The global leader in radiation-shielding solutions, NELCO Worldwide, recently finalized the construction of a highly technical cargo-scanning building at the Massachusetts Port Authority in the Port of Boston’s Conley Container Terminal.
NELCO worked hand in hand with Passport Systems, Inc., a developer of new technologies that address threats of terrorist attacks. The compact structure, which houses a superior scanner for inspecting incoming shipping containers, is part of a U.S. Department of Homeland Security, Domestic Nuclear Detection Office (DNDO) project.

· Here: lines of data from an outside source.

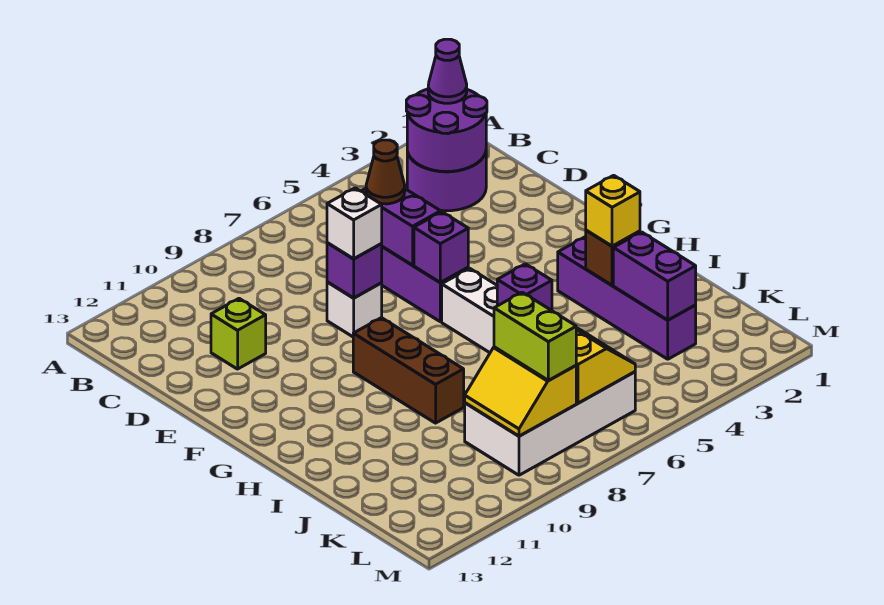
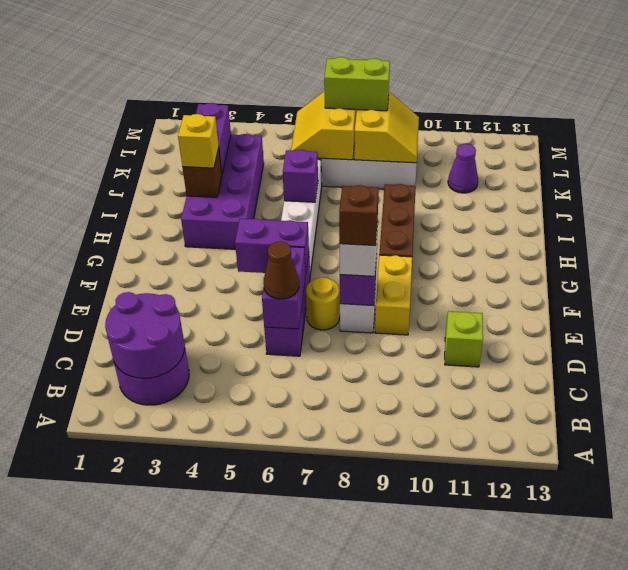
purple 1x1 cone [428,39,467,103] -> purple 1x1 cone moved to [448,144,478,193]
none -> yellow 1x1 round brick [306,277,340,330]
none -> brown 1x1 brick [339,185,379,246]
none -> yellow 1x2 brick [375,255,412,335]
purple 1x1 brick [414,212,468,283] -> purple 1x2 brick [235,219,309,273]
purple 1x4 brick [558,237,696,359] -> purple 2x4 brick [181,134,264,249]
lime 1x2 brick [494,292,576,380] -> lime 1x2 brick turned to [324,57,390,111]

The Need for Specialized Industry Resources
Selected as design builder, NELCO demonstrated global industry experience with cargo-scanning projects in places like Vancouver, Hong Kong, Las Vegas, Vietnam, a prominent NY skyline landmark and the U.S./Canadian border crossing. “A prototype of the Passport facility was built by RSS, a NELCO-owned company,” stated Gary Miller, EVP & COO of NELCO Worldwide. “The prototype was vetted through DNDO and it enabled the necessary funding to make the project possible.” NELCO was chosen in a competitive process along with Trapani Associates, the architect of record, to design and construct a facility with unique parameters.
The Challenges of a First-of-its-Kind Facility
“Along with new technology comes new building requirements, so we’d been reinventing the wheel from day one,” said Ken Tarbell, Sr. Project Executive. “As the design evolved, we would continually adjust—everything from enhancing phone communication through thick concrete walls, to including chemical-fire suppression that protects multimillion-dollar equipment.”
Mark Salsbury, who was immersed in the day-to-day details as NELCO Project Manager, stated, “This is an extremely unconventional building with 10 foot-thick slabs and cargo doors that each weigh 100,000 lbs. It’s a small structure with tremendous weight, built in difficult soil.”
“We were extremely pleased with the performance of our assembled team,” commented Rick LeBlanc, NELCO President & CEO. “The coordination between design and construction was stellar, and it ultimately resulted in unsurpassed quality.” Mr. Miller added, “It’s hard to appreciate the complexity involved without seeing it firsthand—this isn’t a big place, but there’s a lot going on here.”